Discussion in 'Amps, Mics & Pickups [DB]' started by mesmithnm, Jan 5, 2006.

  1. mesmithnm


    Dec 10, 2005
    Layton, UT
    This is my first post - just recently joined talkbass and I've found tons of good info, but when I tried to follow the newbie link to volume pedals and DB, it was dead - so, I'll just ask again. Is it practical to use a volume pedal when my signal chain consists of either Underwood (on my carved German bass) or Realist (on my Kay) directly into the passive (1meg) input on my iAmp 600? Will the pedal mess with the input impedance in unpleasant ways? And, if it is practical, any suggestions for a good volume pedal? Thanks for any advice!

  2. I'm still kicking myself for selling my old Ernie Ball 'Tank'. It was the only volume pedal I found that didn't effect the impedance match on any of the passive pickups. It weighed more than my amp! Not really, but it was an extra piece of heavy gear I didn't want to carry. I've tried all the new Ernie Ball pedals and most of the other brands. Even the the Ernie Ball Jr. designed for passive pickups (250 ohm pot) effects the send. I don't know if it's because of the 'tuner out', maybe different pots, or combination of, but they drop the send from the passive pickups drastically. My old tank had no 'tuner out' & a knob to adjust sensitivity. All on the right side. In & out said: 'amp' & 'instrument'. I'm not an electronics expert, but someone suggested to me that on several volume pedals the pot could easily be changed out to one that matches the impedance of passive pickups. I've been curious about that myself. Maybe someone with more electronics expertise could add some suggestions?
    Welcome to TB.
  3. Bob Gollihur

    Bob Gollihur GollihurMusic.com

    Mar 22, 2000
    New Joisey Shore
    Big Cheese Emeritus: Gollihur Music
    I have a Morley (http://www.morleypedals.com) that I bought specifically because of its high input impedance and good quality, it's large and durable. It's a few years old, a discontinued stereo model, but their current volume pedal may be a candidate, just check the specs.

    However, consider putting a pedal in the series effects loop to avoid the issue altogether. That's what I do with a multieffects pedal on the occasional electric bass gigs with my iAMP 800.
  4. mesmithnm


    Dec 10, 2005
    Layton, UT

    That's way too obvious and simple! Thanks for helping me get my head out of you-know-where. This way, I'll be attenuating the line level signal between the preamp and the power amp and the input impedance of the pedal is relatively unimportant.

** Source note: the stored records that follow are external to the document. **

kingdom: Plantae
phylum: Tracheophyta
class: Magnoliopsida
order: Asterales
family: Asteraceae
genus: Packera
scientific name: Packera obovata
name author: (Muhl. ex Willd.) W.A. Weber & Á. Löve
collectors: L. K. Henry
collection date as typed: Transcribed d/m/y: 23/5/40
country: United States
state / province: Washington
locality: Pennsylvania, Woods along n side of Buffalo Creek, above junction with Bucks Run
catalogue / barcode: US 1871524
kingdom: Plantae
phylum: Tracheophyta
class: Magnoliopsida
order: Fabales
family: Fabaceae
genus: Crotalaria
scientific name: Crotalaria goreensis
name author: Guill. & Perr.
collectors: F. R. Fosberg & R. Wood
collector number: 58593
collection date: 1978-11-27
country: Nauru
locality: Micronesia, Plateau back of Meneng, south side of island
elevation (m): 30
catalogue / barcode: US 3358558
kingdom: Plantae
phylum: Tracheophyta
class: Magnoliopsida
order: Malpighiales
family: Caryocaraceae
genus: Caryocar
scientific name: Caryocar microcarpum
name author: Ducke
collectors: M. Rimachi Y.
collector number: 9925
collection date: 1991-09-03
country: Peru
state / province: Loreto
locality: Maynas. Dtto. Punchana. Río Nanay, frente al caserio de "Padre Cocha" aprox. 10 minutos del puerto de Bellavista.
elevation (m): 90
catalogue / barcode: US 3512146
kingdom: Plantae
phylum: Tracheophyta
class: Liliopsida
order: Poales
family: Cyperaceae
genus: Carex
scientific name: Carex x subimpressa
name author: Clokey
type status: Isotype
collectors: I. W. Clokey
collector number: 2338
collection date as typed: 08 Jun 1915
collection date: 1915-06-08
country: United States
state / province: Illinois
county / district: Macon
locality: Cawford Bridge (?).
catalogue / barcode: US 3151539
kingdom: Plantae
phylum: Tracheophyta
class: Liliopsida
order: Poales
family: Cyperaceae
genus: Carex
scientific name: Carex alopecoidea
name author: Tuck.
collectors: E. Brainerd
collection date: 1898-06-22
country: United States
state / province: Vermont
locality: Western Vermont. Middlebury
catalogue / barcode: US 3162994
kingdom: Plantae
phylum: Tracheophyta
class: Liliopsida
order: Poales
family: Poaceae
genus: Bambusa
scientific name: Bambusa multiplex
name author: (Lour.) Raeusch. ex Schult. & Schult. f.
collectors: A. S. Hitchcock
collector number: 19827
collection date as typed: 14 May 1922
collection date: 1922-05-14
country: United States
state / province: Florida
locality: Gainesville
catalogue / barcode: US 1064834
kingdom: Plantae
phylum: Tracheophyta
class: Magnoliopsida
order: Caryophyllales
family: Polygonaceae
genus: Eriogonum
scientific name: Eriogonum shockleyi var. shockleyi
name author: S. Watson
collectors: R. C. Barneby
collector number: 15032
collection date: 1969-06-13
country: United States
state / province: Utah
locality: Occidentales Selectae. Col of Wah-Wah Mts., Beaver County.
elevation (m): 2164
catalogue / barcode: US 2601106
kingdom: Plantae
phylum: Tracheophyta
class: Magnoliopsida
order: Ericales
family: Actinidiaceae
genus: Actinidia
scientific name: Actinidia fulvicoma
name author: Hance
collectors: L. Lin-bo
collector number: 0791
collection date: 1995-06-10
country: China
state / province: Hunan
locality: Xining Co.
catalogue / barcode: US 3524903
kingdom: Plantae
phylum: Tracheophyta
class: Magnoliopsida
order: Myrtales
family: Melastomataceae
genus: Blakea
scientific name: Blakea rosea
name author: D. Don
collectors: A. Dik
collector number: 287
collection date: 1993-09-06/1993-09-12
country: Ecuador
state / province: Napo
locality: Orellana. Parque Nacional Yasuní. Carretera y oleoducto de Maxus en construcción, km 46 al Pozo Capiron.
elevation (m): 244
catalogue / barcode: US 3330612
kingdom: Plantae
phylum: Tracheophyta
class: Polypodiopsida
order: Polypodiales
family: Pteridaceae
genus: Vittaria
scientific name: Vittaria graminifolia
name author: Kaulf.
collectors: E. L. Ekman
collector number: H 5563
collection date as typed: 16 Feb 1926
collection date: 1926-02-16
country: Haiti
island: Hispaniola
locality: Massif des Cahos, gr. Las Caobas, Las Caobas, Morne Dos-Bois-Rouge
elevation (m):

    In fact, I could do that with the parallel effects loop and probably get just what I want, which is a way to sometimes punch up the volume just a little. By running parallel, I could run with the volume pedal all the way down for my baseline (no pun intended) volume level and then just step on the pedal when I feel like I need a little more. Then, when I go to back off, I don't have to worry about accidentally removing all my amplification.